Because data is divided across partitions, you can use the power of multiple processors to execute SQL statements. The DBMS will automatically decompose SELECT and data-change statements into subrequests, and execute the subrequests in parallel among the applicable partitions. The fact that a table is split across multiple partitions is transparent to users issuing SQL statements.

Executing the components of a task (e.g., a SELECT statement) in parallel can enhance performance dramatically. The main types of parallelism are I/O and Query.

I/O parallelism refers to the process of writing to, or reading from, two or more I/O devices simultaneously and can result in significant improvement in throughput.
Query parallelism refers to the simultaneous processing of parts of a single SQL statement. In general, the DBMS subdivides what is usually considered a single database operation (e.g., creating an index or resolving a SELECT) into multiple parts, many or all of which can be run in parallel (a) within a single partition or (b) across multiple partitions on either one machine or on multiple machines. The result set is thus returned more quickly than if the query were run in serial fashion.

For an example of how to ensure you're getting the most out of your DBMS's parallelism abilities , consider how it's done with IBM.

One type of parallel environment supported by IBM allows multiple processors to share access to a database so that SQL statements can be divided among the processors. You can specify the degree of parallelism to implement when compiling your application by using IBM's non-standard CURRENT DEGREE niladic function, or the DEGREE bind option. (Degree means the number of concurrently executing parts of an SQL statement you want to allow.) Each degree of parallelism adds to the system memory and CPU overhead.
IBM provides three configuration parameters that you can use to control and manage parallelism. The first is the intra_parallel parameter; it enables or disables instance parallelism support. The second is the max_querydegree parameter; it sets an upper limit for the degree of parallelism that can be used for any query and overrides the CURRENT DEGREE function and/or the DEGREE bind option values. The third configuration parameter is the dft_degree parameter; it sets the default value for CURRENT DEGREE and the DEGREE bind option. If you run a query with DEGREE = ANY , IBM's optimizer chooses the degree of parallelism based on a number of factors, including the number of processors and the characteristics of the query.
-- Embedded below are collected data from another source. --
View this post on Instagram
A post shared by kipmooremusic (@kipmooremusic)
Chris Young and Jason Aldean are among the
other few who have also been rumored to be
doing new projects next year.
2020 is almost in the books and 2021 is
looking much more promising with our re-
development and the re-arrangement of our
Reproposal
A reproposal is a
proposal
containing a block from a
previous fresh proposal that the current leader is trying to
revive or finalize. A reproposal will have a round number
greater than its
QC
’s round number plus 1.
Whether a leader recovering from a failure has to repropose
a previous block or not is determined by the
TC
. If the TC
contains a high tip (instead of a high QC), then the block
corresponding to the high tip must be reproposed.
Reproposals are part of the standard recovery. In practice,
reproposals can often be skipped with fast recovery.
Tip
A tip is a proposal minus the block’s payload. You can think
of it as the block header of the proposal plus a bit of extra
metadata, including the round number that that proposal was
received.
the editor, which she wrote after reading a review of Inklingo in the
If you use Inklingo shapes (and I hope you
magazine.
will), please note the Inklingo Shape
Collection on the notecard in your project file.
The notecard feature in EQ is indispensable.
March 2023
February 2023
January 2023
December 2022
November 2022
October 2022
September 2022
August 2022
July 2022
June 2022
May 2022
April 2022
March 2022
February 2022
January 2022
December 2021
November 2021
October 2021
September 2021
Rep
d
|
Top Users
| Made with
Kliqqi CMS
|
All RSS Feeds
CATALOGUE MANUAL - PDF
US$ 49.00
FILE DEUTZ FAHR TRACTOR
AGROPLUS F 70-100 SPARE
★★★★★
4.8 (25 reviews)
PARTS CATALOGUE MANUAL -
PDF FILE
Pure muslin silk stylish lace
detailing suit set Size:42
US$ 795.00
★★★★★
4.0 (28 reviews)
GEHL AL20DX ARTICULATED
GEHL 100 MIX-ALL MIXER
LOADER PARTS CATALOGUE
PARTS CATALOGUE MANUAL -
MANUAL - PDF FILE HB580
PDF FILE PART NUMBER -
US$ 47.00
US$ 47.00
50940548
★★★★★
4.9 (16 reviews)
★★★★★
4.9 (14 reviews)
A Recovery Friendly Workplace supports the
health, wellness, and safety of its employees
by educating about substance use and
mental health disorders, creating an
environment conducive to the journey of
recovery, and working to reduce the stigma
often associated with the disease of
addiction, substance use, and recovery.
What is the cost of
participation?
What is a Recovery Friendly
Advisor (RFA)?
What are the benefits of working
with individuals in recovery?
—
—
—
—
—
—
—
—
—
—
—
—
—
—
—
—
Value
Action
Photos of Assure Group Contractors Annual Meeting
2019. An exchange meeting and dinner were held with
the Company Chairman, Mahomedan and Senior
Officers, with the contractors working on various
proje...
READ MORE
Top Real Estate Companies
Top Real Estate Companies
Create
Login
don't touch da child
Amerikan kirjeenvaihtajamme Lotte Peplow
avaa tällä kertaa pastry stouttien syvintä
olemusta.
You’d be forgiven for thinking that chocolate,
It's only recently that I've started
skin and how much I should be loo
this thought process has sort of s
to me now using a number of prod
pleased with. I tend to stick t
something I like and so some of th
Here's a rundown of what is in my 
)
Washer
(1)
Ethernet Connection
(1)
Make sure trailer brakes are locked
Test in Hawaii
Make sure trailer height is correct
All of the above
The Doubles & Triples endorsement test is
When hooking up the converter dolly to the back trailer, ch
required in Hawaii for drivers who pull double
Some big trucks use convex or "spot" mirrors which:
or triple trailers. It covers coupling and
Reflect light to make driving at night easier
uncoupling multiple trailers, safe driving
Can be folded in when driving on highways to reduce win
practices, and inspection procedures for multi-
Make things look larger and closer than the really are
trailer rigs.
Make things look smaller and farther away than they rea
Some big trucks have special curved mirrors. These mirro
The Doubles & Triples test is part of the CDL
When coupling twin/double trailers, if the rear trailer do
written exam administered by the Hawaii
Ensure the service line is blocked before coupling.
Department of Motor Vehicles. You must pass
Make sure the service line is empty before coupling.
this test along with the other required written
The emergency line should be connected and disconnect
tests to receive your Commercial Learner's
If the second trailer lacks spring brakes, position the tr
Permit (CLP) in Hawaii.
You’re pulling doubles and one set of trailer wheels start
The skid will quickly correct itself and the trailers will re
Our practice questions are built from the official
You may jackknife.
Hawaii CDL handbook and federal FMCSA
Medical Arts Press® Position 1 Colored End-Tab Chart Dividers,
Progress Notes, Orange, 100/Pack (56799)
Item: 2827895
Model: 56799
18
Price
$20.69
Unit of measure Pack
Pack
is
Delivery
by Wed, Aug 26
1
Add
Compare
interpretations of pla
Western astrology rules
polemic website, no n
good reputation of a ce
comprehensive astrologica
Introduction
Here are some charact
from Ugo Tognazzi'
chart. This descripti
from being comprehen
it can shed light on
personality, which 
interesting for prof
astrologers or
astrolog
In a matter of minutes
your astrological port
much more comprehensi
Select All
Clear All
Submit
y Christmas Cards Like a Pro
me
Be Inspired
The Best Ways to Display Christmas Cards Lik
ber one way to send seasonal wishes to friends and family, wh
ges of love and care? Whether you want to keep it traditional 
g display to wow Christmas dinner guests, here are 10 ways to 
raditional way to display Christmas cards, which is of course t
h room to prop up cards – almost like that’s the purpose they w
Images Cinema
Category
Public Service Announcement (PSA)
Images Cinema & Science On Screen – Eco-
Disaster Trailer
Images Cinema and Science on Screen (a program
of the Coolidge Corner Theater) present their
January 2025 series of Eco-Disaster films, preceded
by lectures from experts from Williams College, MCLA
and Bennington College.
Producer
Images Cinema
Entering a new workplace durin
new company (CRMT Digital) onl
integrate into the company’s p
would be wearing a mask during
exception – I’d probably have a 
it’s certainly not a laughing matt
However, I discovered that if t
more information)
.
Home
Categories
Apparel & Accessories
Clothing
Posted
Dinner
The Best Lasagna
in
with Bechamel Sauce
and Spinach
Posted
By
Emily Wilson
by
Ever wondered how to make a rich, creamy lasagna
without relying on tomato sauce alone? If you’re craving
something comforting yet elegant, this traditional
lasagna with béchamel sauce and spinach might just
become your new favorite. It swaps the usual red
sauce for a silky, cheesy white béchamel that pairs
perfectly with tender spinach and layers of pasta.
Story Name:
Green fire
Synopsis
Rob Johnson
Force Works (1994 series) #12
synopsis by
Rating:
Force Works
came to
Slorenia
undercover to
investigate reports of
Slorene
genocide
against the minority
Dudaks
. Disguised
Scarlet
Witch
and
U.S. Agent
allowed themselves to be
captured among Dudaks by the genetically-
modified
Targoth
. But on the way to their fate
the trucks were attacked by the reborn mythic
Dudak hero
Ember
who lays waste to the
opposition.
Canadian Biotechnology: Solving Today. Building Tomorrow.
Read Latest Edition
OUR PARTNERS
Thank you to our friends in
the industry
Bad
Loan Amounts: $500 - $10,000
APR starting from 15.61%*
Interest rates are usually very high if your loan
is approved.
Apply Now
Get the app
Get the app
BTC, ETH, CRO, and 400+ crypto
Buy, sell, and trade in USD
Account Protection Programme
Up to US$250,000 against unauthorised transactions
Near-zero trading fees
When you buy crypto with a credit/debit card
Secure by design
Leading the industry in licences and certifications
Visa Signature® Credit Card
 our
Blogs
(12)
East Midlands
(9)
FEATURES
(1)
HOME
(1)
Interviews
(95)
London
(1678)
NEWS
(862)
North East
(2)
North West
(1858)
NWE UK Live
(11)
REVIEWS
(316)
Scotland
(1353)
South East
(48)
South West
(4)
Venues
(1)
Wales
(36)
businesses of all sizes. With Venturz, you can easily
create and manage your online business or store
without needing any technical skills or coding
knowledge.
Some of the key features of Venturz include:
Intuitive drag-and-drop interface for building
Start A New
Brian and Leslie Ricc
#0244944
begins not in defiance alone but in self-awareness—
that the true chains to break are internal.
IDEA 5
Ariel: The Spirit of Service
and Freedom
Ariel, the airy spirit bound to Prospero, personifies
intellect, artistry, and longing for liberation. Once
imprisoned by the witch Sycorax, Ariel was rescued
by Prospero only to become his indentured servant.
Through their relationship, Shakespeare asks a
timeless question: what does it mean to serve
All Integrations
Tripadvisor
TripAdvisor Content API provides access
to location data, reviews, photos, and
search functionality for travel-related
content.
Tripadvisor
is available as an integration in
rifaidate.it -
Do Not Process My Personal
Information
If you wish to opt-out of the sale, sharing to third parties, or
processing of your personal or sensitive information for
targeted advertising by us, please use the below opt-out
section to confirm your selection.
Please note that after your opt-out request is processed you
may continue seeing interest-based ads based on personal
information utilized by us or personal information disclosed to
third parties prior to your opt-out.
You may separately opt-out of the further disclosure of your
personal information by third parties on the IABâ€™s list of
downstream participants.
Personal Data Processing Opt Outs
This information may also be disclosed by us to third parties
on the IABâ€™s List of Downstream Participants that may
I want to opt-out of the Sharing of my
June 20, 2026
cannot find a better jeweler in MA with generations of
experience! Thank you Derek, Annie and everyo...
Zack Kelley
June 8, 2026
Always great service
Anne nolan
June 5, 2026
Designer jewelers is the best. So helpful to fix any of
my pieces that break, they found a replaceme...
The actual degree used at runtime may be lower than the number of processors, depending on these factors.

The Bottom Line: Server Processes and Threads

Processes have their own memory. A process tends to be large (a few megabytes).

Threads share the same address space. A thread tends to be small (a few hundred kilobytes).

Processes tend to be safer than threads, because they are less able to interfere with one another.

There can be no parallel threading if there is no separateness. That means it's important to partition your data and follow normalization rules.

There can be no huge benefit from parallel threading if there is only one CPU.

There is no way to predict response time based on the number of rows or the number of steps in the statement process.

There are two ways to measure performance: response time (the time between arrival and departure of a particular statement) and throughput (the number of statements that the system can do in a unit of time).

Multi-threading is less helpful for throughput than for response time. Organize your work so that multi-threading is possible, but don't hope it will make things better on an overloaded system.

The most important thing is to minimize synchronization. Separate parts of statements or parts of databases, so that different threads don't need to access the same thing or communicate with each other.

If your DBMS is a process-per-client rather than a thread-per-client system, disconnect when you're done so the server won't waste space on you.